Collected data
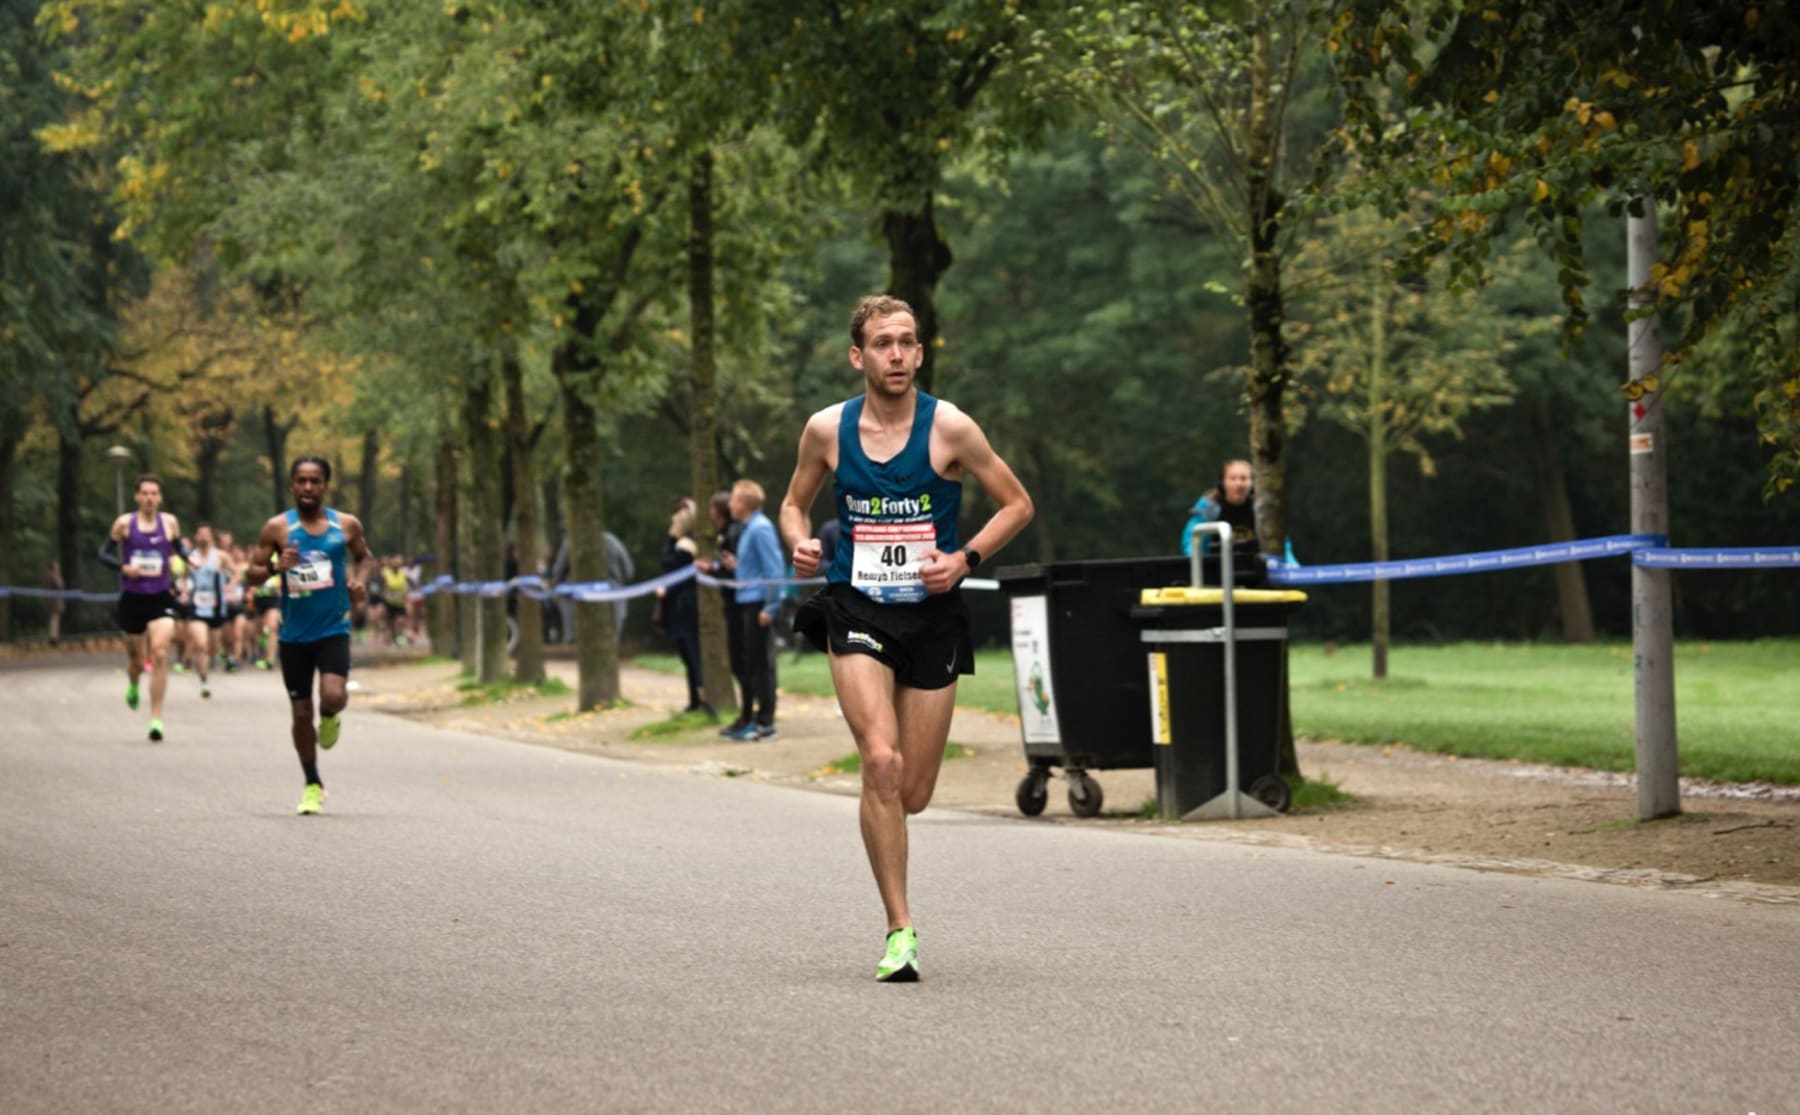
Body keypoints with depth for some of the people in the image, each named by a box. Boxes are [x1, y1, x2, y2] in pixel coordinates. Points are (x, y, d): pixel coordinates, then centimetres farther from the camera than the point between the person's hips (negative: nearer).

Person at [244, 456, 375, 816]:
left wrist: (361, 579, -3)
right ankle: (312, 785, 23)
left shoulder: (347, 525, 1)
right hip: (294, 634, 1)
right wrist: (277, 567, -21)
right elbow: (253, 573, 0)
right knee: (301, 713, 5)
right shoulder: (277, 527, -3)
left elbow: (365, 557, 18)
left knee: (333, 695, -24)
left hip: (334, 628, 0)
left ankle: (330, 718, 14)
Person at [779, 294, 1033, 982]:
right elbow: (795, 503, 16)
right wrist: (800, 543, -6)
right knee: (880, 763, -21)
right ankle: (899, 928, -13)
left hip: (932, 616, 0)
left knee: (913, 795, 3)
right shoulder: (826, 430, 0)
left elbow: (1017, 504, 4)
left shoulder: (949, 428, -6)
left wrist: (965, 559, -10)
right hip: (856, 611, 0)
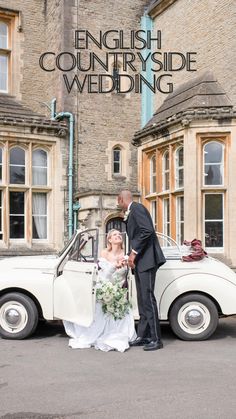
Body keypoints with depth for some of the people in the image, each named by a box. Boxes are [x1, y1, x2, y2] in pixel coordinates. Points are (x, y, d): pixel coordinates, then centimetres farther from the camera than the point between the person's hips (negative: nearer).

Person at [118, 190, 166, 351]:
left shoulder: (137, 208, -9)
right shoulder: (131, 213, 21)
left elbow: (147, 230, -21)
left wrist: (134, 252, -17)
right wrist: (132, 256, 16)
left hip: (146, 259, -10)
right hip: (139, 261, 10)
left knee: (147, 297, -10)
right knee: (142, 299, 10)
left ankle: (156, 339, -5)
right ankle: (143, 336, 16)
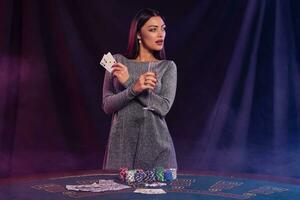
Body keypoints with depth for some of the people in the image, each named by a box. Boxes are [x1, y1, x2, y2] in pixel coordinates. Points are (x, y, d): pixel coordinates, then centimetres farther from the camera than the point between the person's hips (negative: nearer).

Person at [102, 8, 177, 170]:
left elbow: (164, 107, -9)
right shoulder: (117, 61, 4)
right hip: (122, 141, 0)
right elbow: (107, 105, -2)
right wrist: (134, 88, -19)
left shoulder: (168, 66, 4)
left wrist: (128, 82, -12)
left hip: (155, 141, 0)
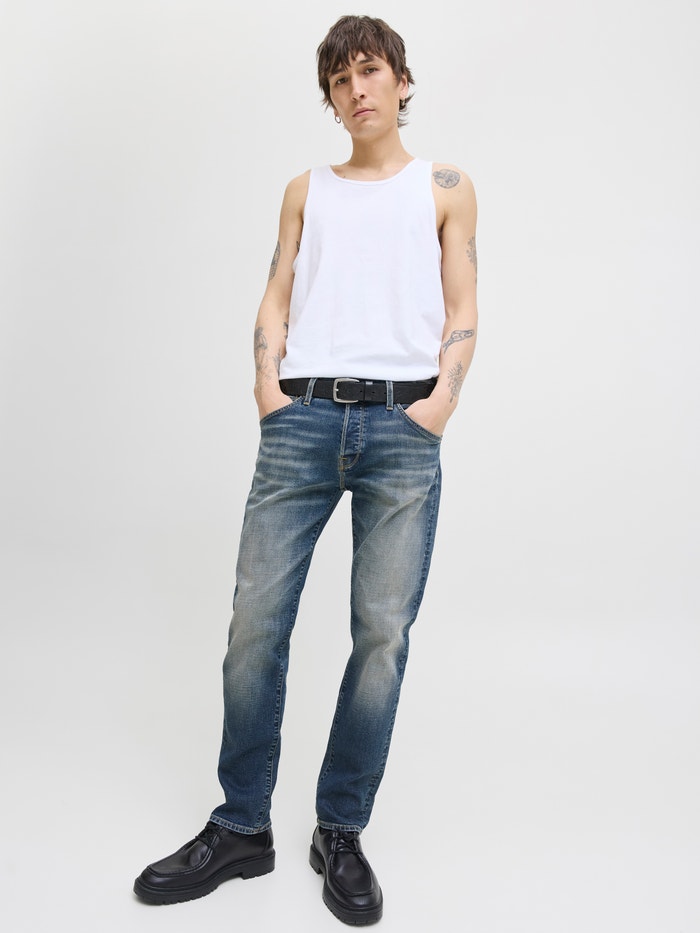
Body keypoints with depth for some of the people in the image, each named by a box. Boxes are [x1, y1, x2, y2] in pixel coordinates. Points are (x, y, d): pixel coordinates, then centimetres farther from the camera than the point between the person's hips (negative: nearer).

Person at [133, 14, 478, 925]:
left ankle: (342, 832, 13)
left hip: (403, 426, -1)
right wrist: (268, 381, -2)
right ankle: (242, 828, 13)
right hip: (304, 417, 2)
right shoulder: (306, 189, 24)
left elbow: (462, 308, 10)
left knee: (383, 631, -3)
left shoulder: (446, 188, 18)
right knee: (256, 620, -2)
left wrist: (444, 396, -7)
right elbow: (277, 296, 15)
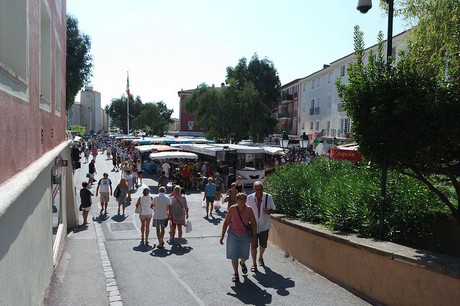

*TASK ITEM*
Word-for-word output of every record is needed, with images omitted.

*ANSWER*
Body keypoints with depth for some of the people in the image, each named by a box. Boxes are [x1, y1, x2, y2] in pixel coordinates. Points are (x, y, d): pixel coordinates, then centimetres farther from the camera than the point between the person's hips (negative: nearer).

Person at [244, 456, 375, 816]:
left wrist: (361, 579, -3)
right ankle: (312, 785, 23)
left shoulder: (347, 525, 1)
right hip: (294, 634, 1)
right wrist: (277, 567, -21)
right elbow: (253, 573, 0)
right knee: (301, 713, 5)
right shoulder: (277, 527, -3)
left elbow: (365, 557, 18)
left knee: (333, 695, -24)
left hip: (334, 628, 0)
left ankle: (330, 718, 14)
Person at [779, 294, 1033, 982]:
right elbow: (795, 503, 16)
right wrist: (800, 543, -6)
right knee: (880, 763, -21)
right ankle: (899, 928, -13)
left hip: (932, 616, 0)
left knee: (913, 795, 3)
right shoulder: (826, 430, 0)
left elbow: (1017, 504, 4)
left shoulder: (949, 428, -6)
left wrist: (965, 559, -10)
right hip: (856, 611, 0)
Body keypoints with depth for some of the people in the image, each named by a box. Boxes are [x1, y1, x2, y2] in pixel coordinates. Points are (x, y, d): pixel coordinates, then centimetres farther from the camera than the point between the person's hips (negative: nearer).

Person at [118, 190, 166, 351]:
left shoulder: (137, 208, -9)
right shoulder: (131, 213, 21)
left elbow: (147, 230, -21)
left wrist: (134, 252, -17)
right wrist: (132, 256, 16)
left hip: (146, 259, -10)
right hip: (139, 261, 10)
left knee: (147, 297, -10)
right knee: (142, 299, 10)
left ankle: (156, 339, -5)
right ankle: (143, 336, 16)
Body keypoints with depth for some of the people in the image, each named by a box. Boxes are [x1, y1, x2, y2] in pixel coordinates. Points are (x, y, d): pixel coordinates, then centimetres farther from the camera than the point between the person's hips (negative: nearer).

Person at [102, 8, 177, 170]:
left elbow: (164, 107, -9)
right shoulder: (117, 61, 4)
right hip: (122, 141, 0)
right elbow: (107, 105, -2)
right wrist: (134, 88, -19)
left shoulder: (168, 66, 4)
left wrist: (128, 82, -12)
left hip: (155, 141, 0)
Body keypoints with depth for some of the people in the image, each named by a box. Boxes are [x1, y1, x2, y2] in pixel coordinates. Points are (x, y, d): pixel coordinates, then centimetres farther from the camera than the point between the person's hips (negative: nearer).

Person at [133, 14, 478, 925]:
left ankle: (342, 832, 13)
left hip: (403, 426, -1)
right wrist: (268, 381, -2)
right ankle: (242, 828, 13)
right hip: (304, 417, 2)
right shoulder: (306, 189, 24)
left elbow: (462, 308, 10)
left knee: (383, 631, -3)
left shoulder: (446, 188, 18)
right knee: (256, 620, -2)
left wrist: (444, 396, -7)
right elbow: (277, 296, 15)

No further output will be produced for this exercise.